What you are asked to do =
Let the output be exactly the lines from the one containing "Does the neurite" through the end of the records below, both included.

Records for this exercise =
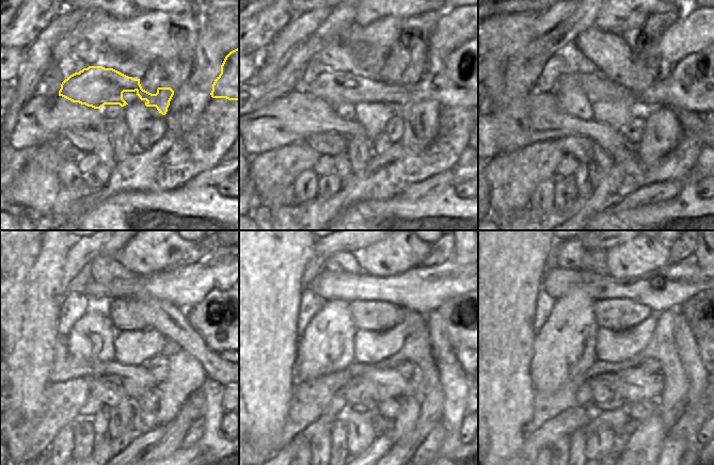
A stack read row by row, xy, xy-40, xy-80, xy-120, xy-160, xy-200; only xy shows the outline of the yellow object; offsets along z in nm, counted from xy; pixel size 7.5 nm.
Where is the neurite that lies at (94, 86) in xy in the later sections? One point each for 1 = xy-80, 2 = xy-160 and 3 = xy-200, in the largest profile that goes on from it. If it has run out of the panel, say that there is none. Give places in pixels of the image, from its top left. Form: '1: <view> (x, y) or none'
1: xy-80 (695, 83)
2: xy-160 (456, 314)
3: xy-200 (695, 310)

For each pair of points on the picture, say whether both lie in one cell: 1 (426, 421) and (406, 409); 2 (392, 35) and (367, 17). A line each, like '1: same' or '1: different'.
1: different
2: different

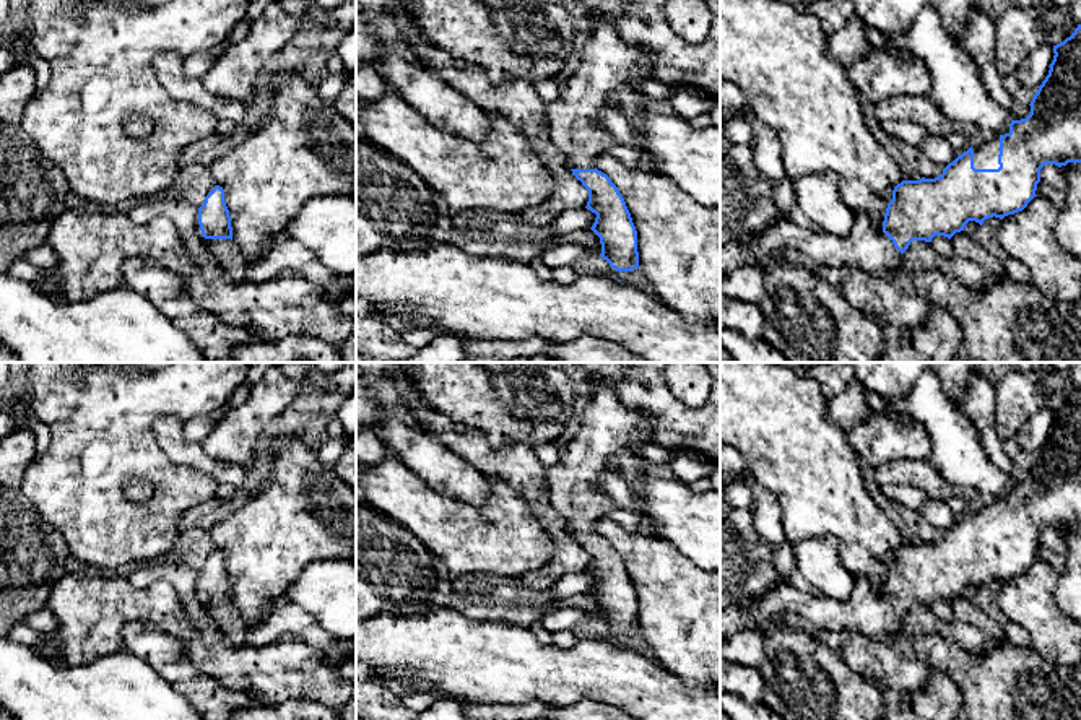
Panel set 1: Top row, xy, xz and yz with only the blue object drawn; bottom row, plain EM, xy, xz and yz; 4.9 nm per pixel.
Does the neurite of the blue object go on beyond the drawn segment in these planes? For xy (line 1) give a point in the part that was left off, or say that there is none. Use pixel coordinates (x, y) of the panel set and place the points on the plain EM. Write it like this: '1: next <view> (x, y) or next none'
1: next xy (228, 620)

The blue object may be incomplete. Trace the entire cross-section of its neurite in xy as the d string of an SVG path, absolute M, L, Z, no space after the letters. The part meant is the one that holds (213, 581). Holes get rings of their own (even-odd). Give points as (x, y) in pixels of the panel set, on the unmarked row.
M215 549L205 561L203 569L198 572L198 588L206 613L215 619L216 627L231 644L244 645L250 627L232 606L231 580L223 551Z

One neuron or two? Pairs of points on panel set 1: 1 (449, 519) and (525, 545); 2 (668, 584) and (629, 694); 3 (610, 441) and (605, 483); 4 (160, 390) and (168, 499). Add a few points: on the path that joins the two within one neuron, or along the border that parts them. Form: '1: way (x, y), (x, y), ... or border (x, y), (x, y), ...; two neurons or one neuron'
1: way (468, 538), (506, 540); one neuron
2: border (655, 660), (686, 683); two neurons
3: border (644, 478), (636, 481), (605, 472), (595, 486); two neurons
4: way (142, 418), (142, 452), (161, 472); one neuron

Exercise response =
Does the neurite of the blue object go on beyond the drawn segment in these planes? For xy (line 1) give a point in the part that was left off, or say that there is none. Use pixel coordinates (x, y) of the panel set and place the points on the plain EM. Write it like this: '1: next <view> (x, y) or next none'
1: next xy (228, 620)

The blue object may be incomplete. Trace the entire cross-section of its neurite in xy as the d string of an SVG path, absolute M, L, Z, no space after the letters. The part meant is the one that holds (213, 581). Holes get rings of their own (even-odd). Give points as (x, y) in pixels of the panel set, on the unmarked row.
M215 549L205 561L203 569L198 572L198 588L206 613L215 619L216 627L231 644L244 645L250 627L232 606L231 580L223 551Z

One neuron or two? Pairs of points on panel set 1: 1 (449, 519) and (525, 545); 2 (668, 584) and (629, 694); 3 (610, 441) and (605, 483); 4 (160, 390) and (168, 499). Add a few points: on the path that joins the two within one neuron, or along the border that parts them. Form: '1: way (x, y), (x, y), ... or border (x, y), (x, y), ...; two neurons or one neuron'
1: way (468, 538), (506, 540); one neuron
2: border (655, 660), (686, 683); two neurons
3: border (644, 478), (636, 481), (605, 472), (595, 486); two neurons
4: way (142, 418), (142, 452), (161, 472); one neuron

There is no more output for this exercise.